Adventurous artists can now dive into the world’s first underwater drawing workshop in the waters off Townsville.
Dive instructor and artist Kerrie Everett Horrocks and artist Tony Fitsimmons will host the two-day workshop from the shore, boat and the Museum of Underwater Art (MOUA).
Kerrie has dived MOUA around 100 times since it opened to the public in 2020, but has rarely drawn there herself.
“My time out there is normally dedicated to helping new divers learn skills and fix skills, or leading dives. It’s very rare as a diver to find a dive buddy who is happy to sit in the one spot for a dive like that just is unheard of.”
Tony has been working on a body of work inspired by MOUA for about 18 months, and it took some convincing from Kerrie to get him to dive. She trained him up and after a bunch of drawing sessions in the dive pool, he has become the perfect artist-turned-dive buddy.
“As a dive instructor, we offer experiences to people to get them in the water,” Kerrie says.
“A discover dive is an introductory dive where we give people basic theory, we get them comfortable and we take them for a dive hand in hand, completely supervised.
“As an artist, I was like ‘Well, anybody can get into life drawing by taking themselves to a place and sitting there and drawing. Why can’t we do that underwater as well?’. It’s been a natural progression for me to get people down on the sea floor drawing with me while my diving.”

Drawing underwater at MOUA
Kerrie says it’s hard to describe drawing at the Coral Greenhouse has beautifully as it is.
“If you were to take your hands and face them at opposing angles, and just interlock the fingers so that they’re crossed over and open, that’s the atrium. It’s beautiful,” she says.
“When you descend onto it, the light filters through these areas, and you come in through one of the cathedral entrances. There are these bench tops along each side onto which are perched these beautiful life-size statues modelled off local people with traditional background. There’s this stillness and this calm. There’s chandeliers in the center that are like this lace framework of steel pieces as well and often the fish that have come in to inhabit – you know, 30-pound cod – drift in and rest suspended.
“Dropping down on the seafloor a week ago, I found myself torn as to which was the main subject matter: the statue, or these beautiful painted sweetlip that had just positioned themselves in front of me as if to say ‘I’m here, you can draw me too’.
“It’s just amazing to be able to draw in an environment that’s so unique.”
Kerrie’s been developing a number of field sketches during her drawing sessions at MOUA, which she plans to develop into a bigger finished artwork.


The Underwater Drawing Workshop
The upcoming underwater drawing workshop will take participants to MOUA to experience and sketch the Coral Greenhouse and refine their work at Umbrella Studio Contemporary Art the following day.

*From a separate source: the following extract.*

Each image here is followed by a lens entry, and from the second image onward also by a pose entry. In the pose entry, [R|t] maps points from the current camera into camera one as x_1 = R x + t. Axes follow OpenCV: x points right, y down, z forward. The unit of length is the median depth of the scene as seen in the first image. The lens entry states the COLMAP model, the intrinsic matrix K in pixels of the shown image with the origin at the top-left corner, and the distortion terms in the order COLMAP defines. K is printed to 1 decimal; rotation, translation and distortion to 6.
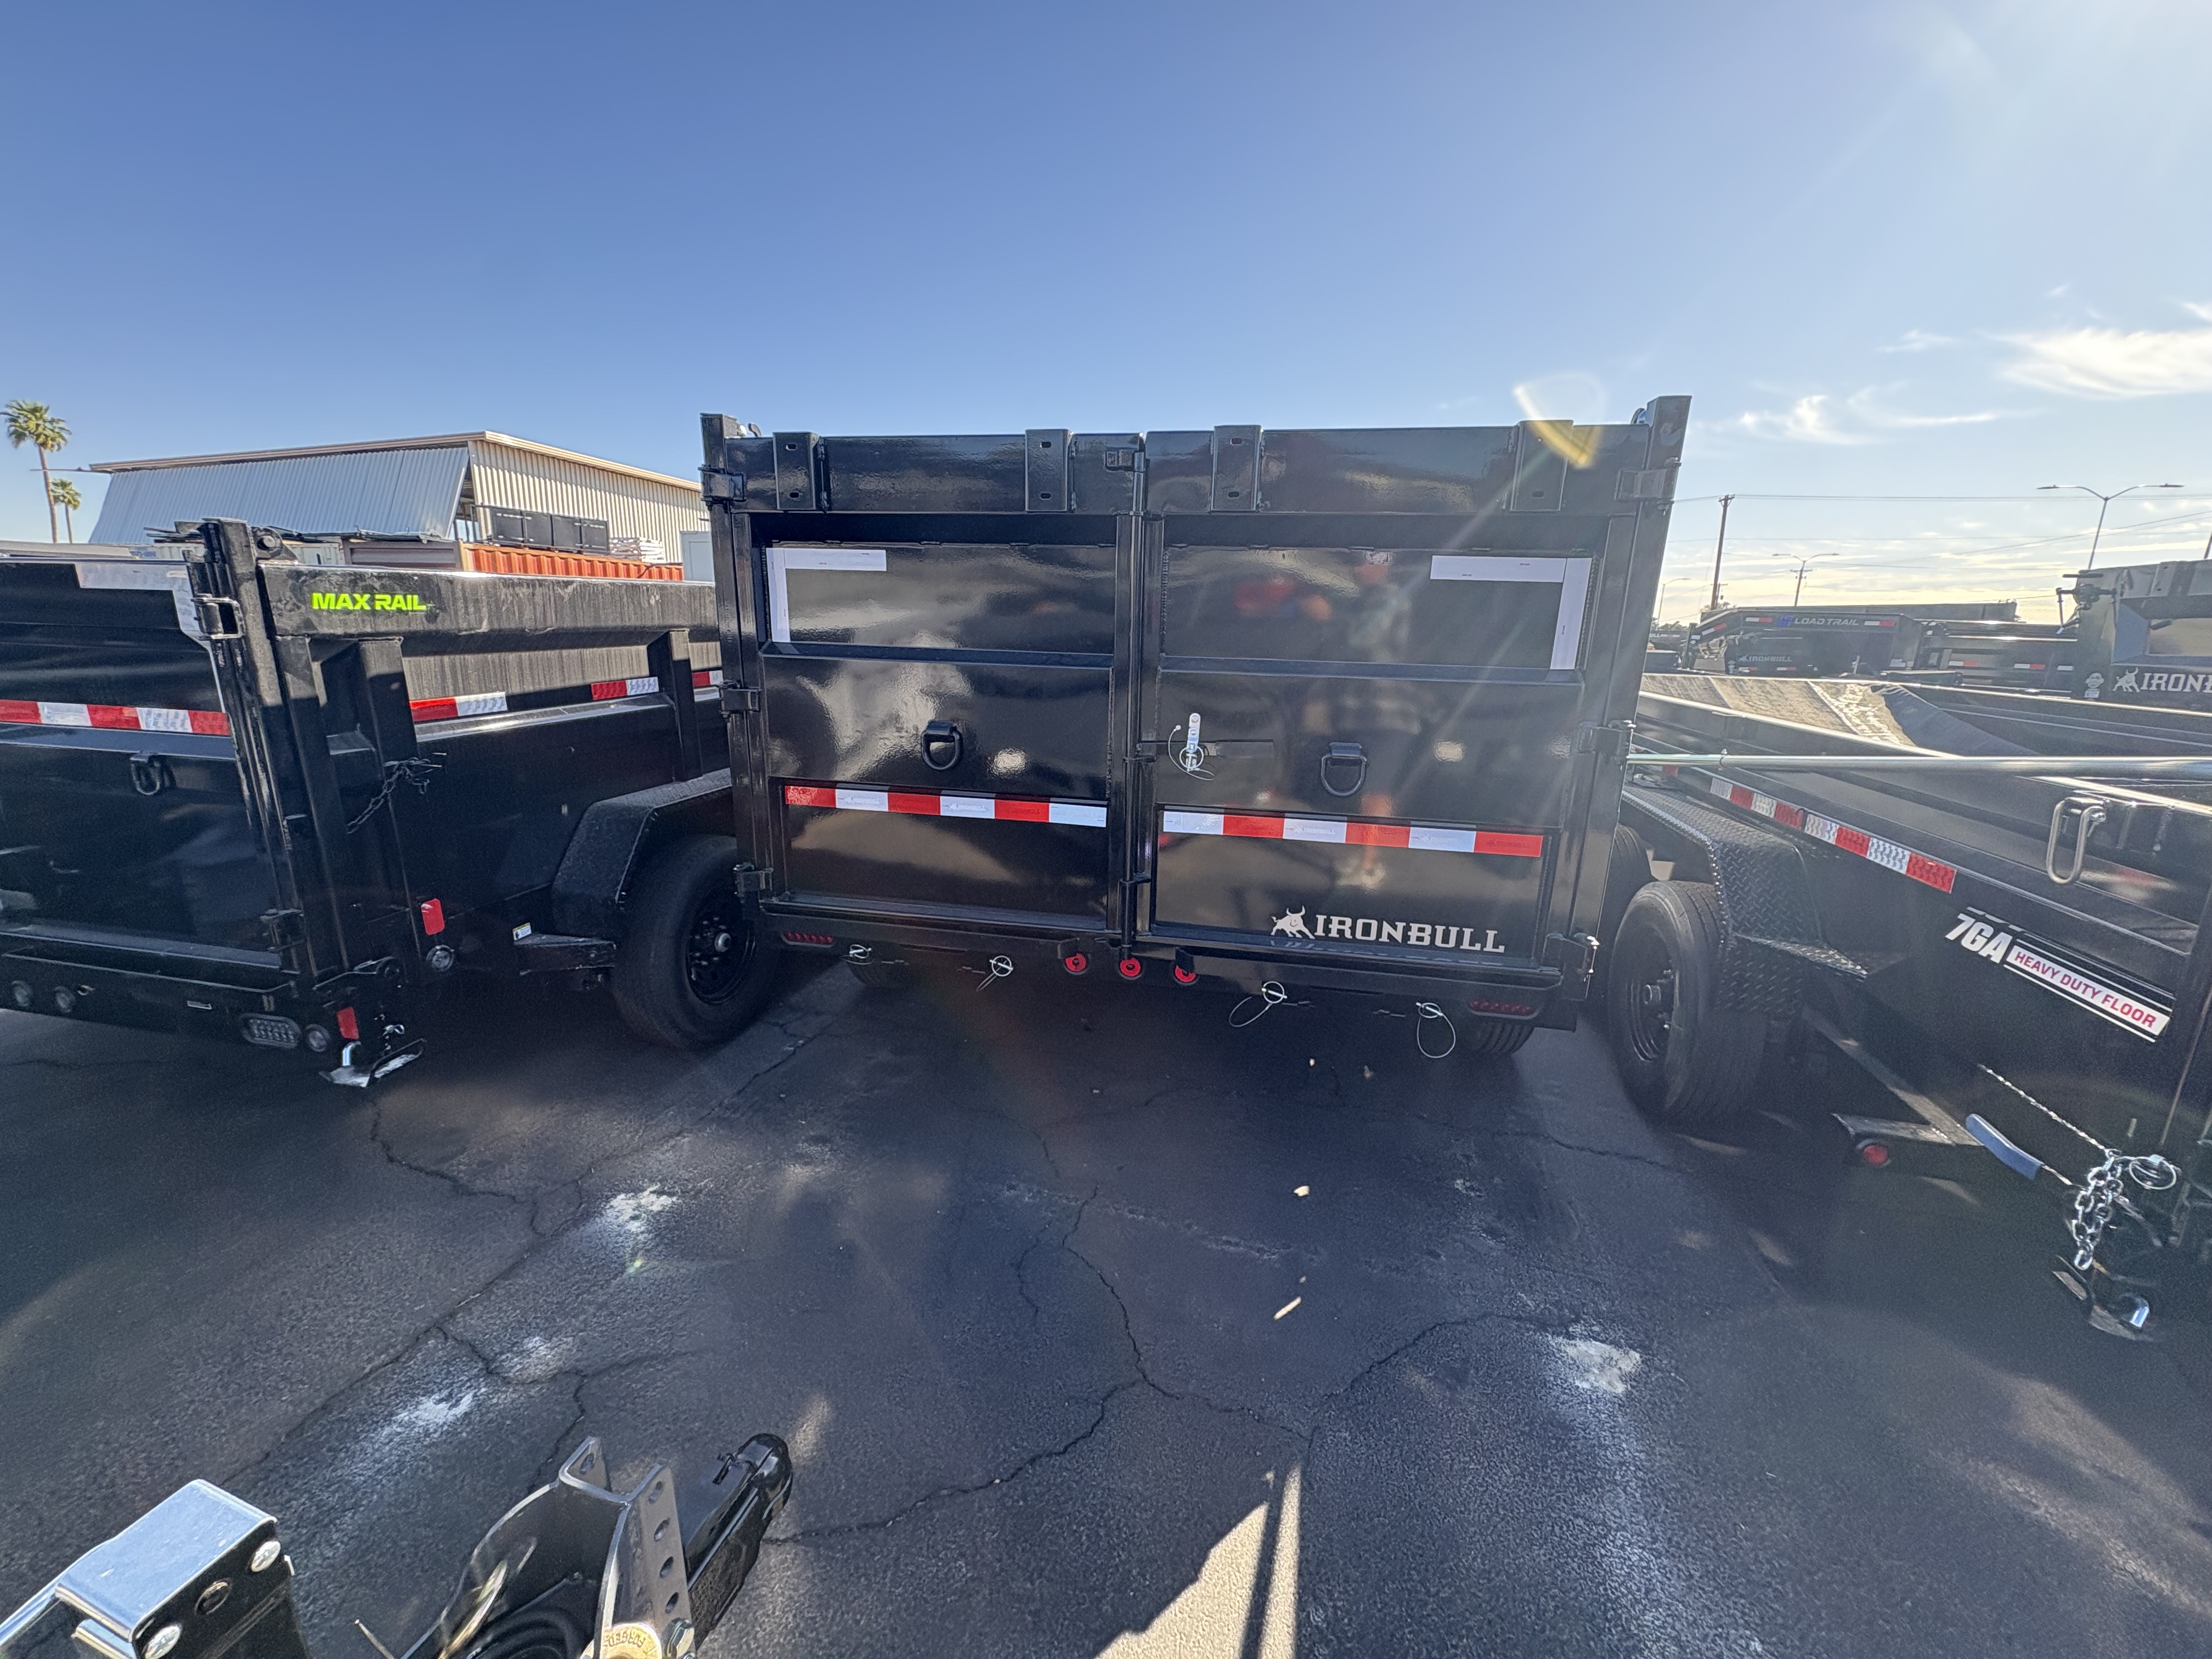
lens RADIAL K [[875.6, 0, 1103.7], [0, 875.6, 830.1], [0, 0, 1]] dist [0.002623, 0.000471]
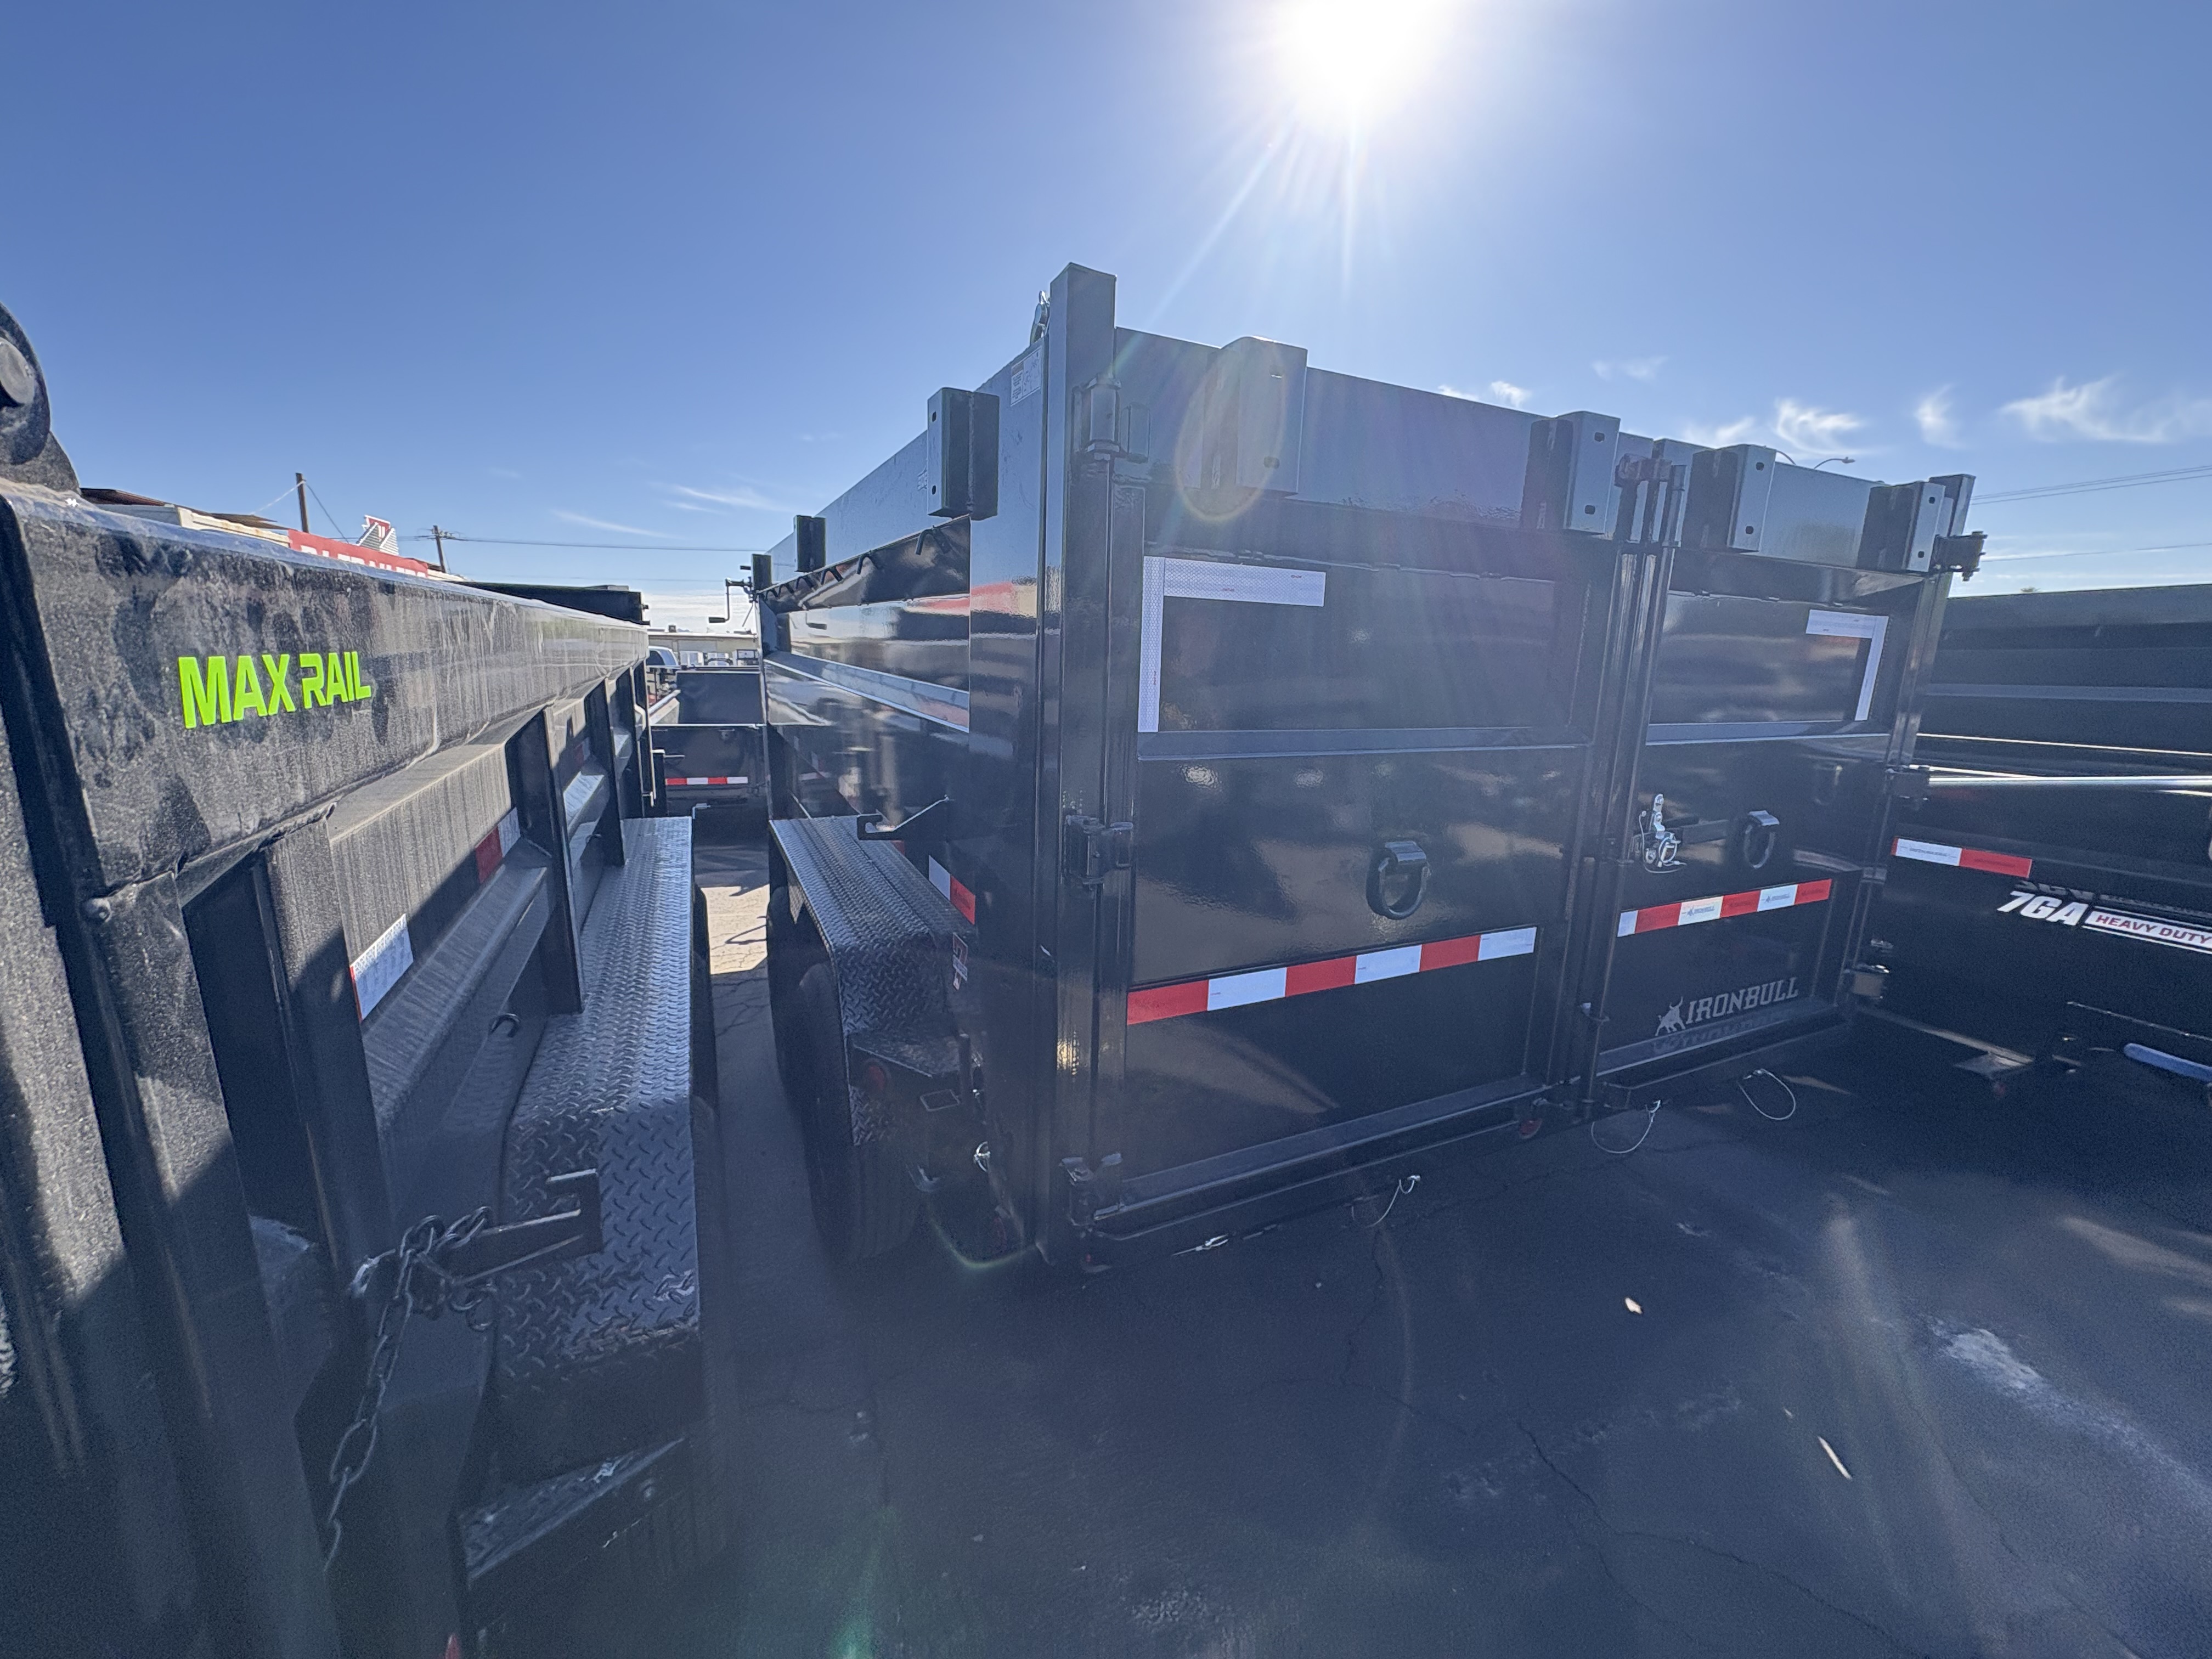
lens RADIAL K [[875.6, 0, 1105.0], [0, 875.6, 829.1], [0, 0, 1]] dist [0.002623, 0.000471]
pose [[0.798210, -0.121976, 0.589901, -0.887731], [0.140072, 0.990025, 0.015177, -0.210317], [-0.585868, 0.070514, 0.807333, 0.736321]]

“Participants will have some waterproof paper that we provide them with, that we ourselves have been using,” explains Kerrie.
“We’ve been product testing a number of different items available for us to use. But we really wanted to find something that was user friendly for any artist and that was also on the sustainable side of things. There’s some high synthetic content papers out there, that are really lovely to draw on, but it’s not consistent with the project’s strong element of sustainability.”
Kerrie will give artists a few tips on using their tools before submersion into the Coral Greenhouse.
“They’ll have graphite pencils, and I’ll show them how they can make their marks in different ways and be able to use their finger like an eraser … Then we’ll go down and we’ll do some drawings.
“On the second day, when we go into the gallery, people will have the option to either work on those drawings and develop them more or to actually start a piece based on their field sketch. Alternatively, they may come in the next day and choose to work just from photos and to do another rendering. It’s a little bit like a choose your own adventure in terms of the artwork that you end up with.”
Participants do not need to have any prior drawing or diving experience.
“As an artist or as a diver, you really just need to have a thirst to see the Museum of Underwater Art, and to try something new,” said Kerrie.
And Discover. Dive. Draw. really will be a world-first experience for everyone involved.
“It gives me goosebumps, to think about what I get to do.”
“I have found a little bit about a diver that likes to draw and then develop artworks from his underwater field sketches, but not workshops,” Kerrie says.
“It’s not something offered to divers that have never drawn in the water before or artists that have never been in the water. So this in all of its complexity is definitely a first.
“I’m hoping to inspire in a lot of people. It gives me goosebumps, to think about what I get to do – that I get to go draw, I get to go diving all the time, and that I get to go to life drawing classes. The fact that I get to do those things together, it makes me giddy!
Discover, Dive, Draw is a collaboration between Umbrella Studio Contemporary Art and Adrenalin Snorkel and Dive. The underwater drawing workshop will be held 12 & 13 November 2022.